Re: Logotypes in certificates

[Eric Murray <ericm@lne.com>]

On Sun, Mar 18, 2001 at 10:42:12AM -0800, Trevor Freeman wrote:
> Hi Stefan,
> The fundamental gap here is that most users don't know what a
> certificate is, and are happy that they just get a simple icon if
> everything is ok or not rather than some UI detailing the content of the
> credential. Most users never look as the certificate UI.


Agreed.


I don't think that the logo extension would add that much data to the
cert.  There's already a whole load of junk people can put in certs,
what's another 1-200 bytes?



I am however concerned with how certs with the logo extension
would be issued.

Evil Trent is setting up a site to spoof the Bank of Alice web site.
Since Trent knows that the BofA customers all use the logo extension
to verify that they're really connected to Alice, he spoofs
the logo.  Trent creates a logo which is very similar to the BofA
logo, but with one pixel in the corner different.

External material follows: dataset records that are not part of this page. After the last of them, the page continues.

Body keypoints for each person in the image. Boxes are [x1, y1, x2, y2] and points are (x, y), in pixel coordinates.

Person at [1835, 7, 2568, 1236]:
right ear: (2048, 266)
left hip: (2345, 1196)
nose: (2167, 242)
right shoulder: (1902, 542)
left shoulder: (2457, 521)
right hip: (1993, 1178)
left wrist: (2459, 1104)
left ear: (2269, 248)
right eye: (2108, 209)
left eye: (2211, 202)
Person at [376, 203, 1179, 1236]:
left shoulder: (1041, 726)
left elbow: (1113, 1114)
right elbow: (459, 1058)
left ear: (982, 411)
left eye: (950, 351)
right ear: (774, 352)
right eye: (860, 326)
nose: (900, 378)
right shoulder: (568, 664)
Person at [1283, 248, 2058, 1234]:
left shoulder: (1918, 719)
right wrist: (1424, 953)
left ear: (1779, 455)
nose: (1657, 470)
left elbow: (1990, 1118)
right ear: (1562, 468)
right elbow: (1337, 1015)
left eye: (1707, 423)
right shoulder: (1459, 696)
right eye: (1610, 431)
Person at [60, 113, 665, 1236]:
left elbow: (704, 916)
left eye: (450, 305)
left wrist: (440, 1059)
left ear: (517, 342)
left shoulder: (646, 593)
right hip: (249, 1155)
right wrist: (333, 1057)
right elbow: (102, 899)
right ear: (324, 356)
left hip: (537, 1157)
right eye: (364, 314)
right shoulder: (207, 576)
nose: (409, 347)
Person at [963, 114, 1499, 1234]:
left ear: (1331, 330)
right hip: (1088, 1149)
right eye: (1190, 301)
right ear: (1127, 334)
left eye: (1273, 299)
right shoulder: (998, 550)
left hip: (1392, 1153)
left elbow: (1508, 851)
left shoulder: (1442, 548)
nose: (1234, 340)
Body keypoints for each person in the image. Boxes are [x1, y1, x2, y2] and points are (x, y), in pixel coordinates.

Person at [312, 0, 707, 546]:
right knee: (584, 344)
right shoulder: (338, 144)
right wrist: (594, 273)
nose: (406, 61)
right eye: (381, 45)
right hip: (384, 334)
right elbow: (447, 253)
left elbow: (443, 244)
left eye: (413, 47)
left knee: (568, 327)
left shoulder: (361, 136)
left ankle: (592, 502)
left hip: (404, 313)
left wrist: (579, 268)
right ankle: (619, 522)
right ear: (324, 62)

When Trent goes to Verisign, do they check the logo before they sign
the cert?  How much do they check it- that it's hash is different from
all the other logos in their database?  If that's the case, Trent's
visually-identical logo is "different" and Trent gets his cert.

Trent puts up his spoof site, redirects traffic to it, and cleans out a
number of accounts.  Eventually Alice will find out that Trent is using a
logo that's too similar to Alice's.  There's already laws for this sort
of thing, so Alice can eventually prevail in the courts and get Trent
to stop using the confusing logo.  Before that happens, Trent moves to
some small country with weak extradition laws.

With DNs this is simple(er)- Verisign just won't sign a cert request
from Trent that says it's from Alice.  Of course "says it's from Alice"
is interpreted different by different CAs and to be 100% correct
you have to know each CA's naming convention.  But generally it's not
possible to get a Subject DN that's close enough to an existing issued
cert to spoof it.

How would this be handled with logos?  There's a body of law for
similarity of logos and trademarks, would that be followed?  Or would
someone at Verisign (or pick any CA) just look at the logos and reject any
that're "too similar".  There's probably also an international law problem
here- what if I get a cert issued with my logo, which is trademarked
in the US, and there's another very similar logo trademarked in the UK
for an entirely unrelated company?  Normally I and the other company
would not be competing in each other's territories, but now with the
net, we are, and our logos clash.  Who figures this out?  This problem
sounds very similar to the domain name situation, which as we all know,
is a bit of a mess.

I think that these issues (and probably more in the same vein)
should be thought through before going ahead with this.